WHAT TO WORK ON: Rewrite each of the items below, putting "Solar Modules" everywhere "Solar Panels" appears and keeping everything else the same.

SUPPLIED MATERIAL:
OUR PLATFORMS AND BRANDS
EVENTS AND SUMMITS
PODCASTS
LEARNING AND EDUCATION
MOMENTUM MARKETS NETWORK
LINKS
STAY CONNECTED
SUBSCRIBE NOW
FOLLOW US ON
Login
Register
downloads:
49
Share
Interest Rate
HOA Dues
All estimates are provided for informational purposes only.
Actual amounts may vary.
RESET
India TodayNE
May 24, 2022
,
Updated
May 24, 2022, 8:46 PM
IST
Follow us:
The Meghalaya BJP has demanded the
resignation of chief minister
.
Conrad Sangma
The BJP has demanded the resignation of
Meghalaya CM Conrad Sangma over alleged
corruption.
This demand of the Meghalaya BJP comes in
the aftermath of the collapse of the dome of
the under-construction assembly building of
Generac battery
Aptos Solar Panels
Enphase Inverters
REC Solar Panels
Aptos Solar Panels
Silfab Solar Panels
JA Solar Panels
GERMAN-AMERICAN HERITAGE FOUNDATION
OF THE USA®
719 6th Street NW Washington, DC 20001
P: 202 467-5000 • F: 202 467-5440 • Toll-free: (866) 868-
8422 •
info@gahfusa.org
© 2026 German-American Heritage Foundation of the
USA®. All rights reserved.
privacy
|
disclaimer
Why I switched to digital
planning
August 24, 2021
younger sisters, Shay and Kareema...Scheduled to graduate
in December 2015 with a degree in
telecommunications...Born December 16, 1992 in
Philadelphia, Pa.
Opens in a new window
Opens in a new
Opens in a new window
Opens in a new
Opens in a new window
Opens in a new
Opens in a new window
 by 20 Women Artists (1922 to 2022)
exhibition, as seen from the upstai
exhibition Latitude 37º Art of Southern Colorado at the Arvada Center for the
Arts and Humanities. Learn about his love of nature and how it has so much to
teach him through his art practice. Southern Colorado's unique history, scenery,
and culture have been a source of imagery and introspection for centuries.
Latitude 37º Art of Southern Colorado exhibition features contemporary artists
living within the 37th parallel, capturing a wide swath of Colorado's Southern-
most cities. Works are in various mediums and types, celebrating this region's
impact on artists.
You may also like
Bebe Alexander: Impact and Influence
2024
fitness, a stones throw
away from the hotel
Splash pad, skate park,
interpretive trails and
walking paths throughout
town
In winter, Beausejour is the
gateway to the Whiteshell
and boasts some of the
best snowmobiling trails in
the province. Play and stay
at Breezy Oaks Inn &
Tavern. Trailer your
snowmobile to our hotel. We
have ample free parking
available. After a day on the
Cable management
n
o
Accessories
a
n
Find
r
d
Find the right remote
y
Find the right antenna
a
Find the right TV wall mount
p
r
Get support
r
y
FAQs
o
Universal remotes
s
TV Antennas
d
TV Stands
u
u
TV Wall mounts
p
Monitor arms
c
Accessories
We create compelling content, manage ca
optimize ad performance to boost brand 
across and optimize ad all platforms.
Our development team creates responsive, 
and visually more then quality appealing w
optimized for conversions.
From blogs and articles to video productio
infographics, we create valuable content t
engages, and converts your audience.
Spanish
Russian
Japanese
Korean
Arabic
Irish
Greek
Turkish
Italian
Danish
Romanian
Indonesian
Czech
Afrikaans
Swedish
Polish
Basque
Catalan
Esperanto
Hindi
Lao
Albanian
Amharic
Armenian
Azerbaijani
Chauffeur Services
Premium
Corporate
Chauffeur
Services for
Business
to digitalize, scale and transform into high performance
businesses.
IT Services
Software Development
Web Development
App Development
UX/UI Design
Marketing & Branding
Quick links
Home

TASK SOLUTION:
OUR PLATFORMS AND BRANDS
EVENTS AND SUMMITS
PODCASTS
LEARNING AND EDUCATION
MOMENTUM MARKETS NETWORK
LINKS
STAY CONNECTED
SUBSCRIBE NOW
FOLLOW US ON
Login
Register
downloads:
49
Share
Interest Rate
HOA Dues
All estimates are provided for informational purposes only.
Actual amounts may vary.
RESET
India TodayNE
May 24, 2022
,
Updated
May 24, 2022, 8:46 PM
IST
Follow us:
The Meghalaya BJP has demanded the
resignation of chief minister
.
Conrad Sangma
The BJP has demanded the resignation of
Meghalaya CM Conrad Sangma over alleged
corruption.
This demand of the Meghalaya BJP comes in
the aftermath of the collapse of the dome of
the under-construction assembly building of
Generac battery
Aptos Solar Modules
Enphase Inverters
REC Solar Modules
Aptos Solar Modules
Silfab Solar Modules
JA Solar Modules
GERMAN-AMERICAN HERITAGE FOUNDATION
OF THE USA®
719 6th Street NW Washington, DC 20001
P: 202 467-5000 • F: 202 467-5440 • Toll-free: (866) 868-
8422 •
info@gahfusa.org
© 2026 German-American Heritage Foundation of the
USA®. All rights reserved.
privacy
|
disclaimer
Why I switched to digital
planning
August 24, 2021
younger sisters, Shay and Kareema...Scheduled to graduate
in December 2015 with a degree in
telecommunications...Born December 16, 1992 in
Philadelphia, Pa.
Opens in a new window
Opens in a new
Opens in a new window
Opens in a new
Opens in a new window
Opens in a new
Opens in a new window
 by 20 Women Artists (1922 to 2022)
exhibition, as seen from the upstai
exhibition Latitude 37º Art of Southern Colorado at the Arvada Center for the
Arts and Humanities. Learn about his love of nature and how it has so much to
teach him through his art practice. Southern Colorado's unique history, scenery,
and culture have been a source of imagery and introspection for centuries.
Latitude 37º Art of Southern Colorado exhibition features contemporary artists
living within the 37th parallel, capturing a wide swath of Colorado's Southern-
most cities. Works are in various mediums and types, celebrating this region's
impact on artists.
You may also like
Bebe Alexander: Impact and Influence
2024
fitness, a stones throw
away from the hotel
Splash pad, skate park,
interpretive trails and
walking paths throughout
town
In winter, Beausejour is the
gateway to the Whiteshell
and boasts some of the
best snowmobiling trails in
the province. Play and stay
at Breezy Oaks Inn &
Tavern. Trailer your
snowmobile to our hotel. We
have ample free parking
available. After a day on the
Cable management
n
o
Accessories
a
n
Find
r
d
Find the right remote
y
Find the right antenna
a
Find the right TV wall mount
p
r
Get support
r
y
FAQs
o
Universal remotes
s
TV Antennas
d
TV Stands
u
u
TV Wall mounts
p
Monitor arms
c
Accessories
We create compelling content, manage ca
optimize ad performance to boost brand 
across and optimize ad all platforms.
Our development team creates responsive, 
and visually more then quality appealing w
optimized for conversions.
From blogs and articles to video productio
infographics, we create valuable content t
engages, and converts your audience.
Spanish
Russian
Japanese
Korean
Arabic
Irish
Greek
Turkish
Italian
Danish
Romanian
Indonesian
Czech
Afrikaans
Swedish
Polish
Basque
Catalan
Esperanto
Hindi
Lao
Albanian
Amharic
Armenian
Azerbaijani
Chauffeur Services
Premium
Corporate
Chauffeur
Services for
Business
to digitalize, scale and transform into high performance
businesses.
IT Services
Software Development
Web Development
App Development
UX/UI Design
Marketing & Branding
Quick links
Home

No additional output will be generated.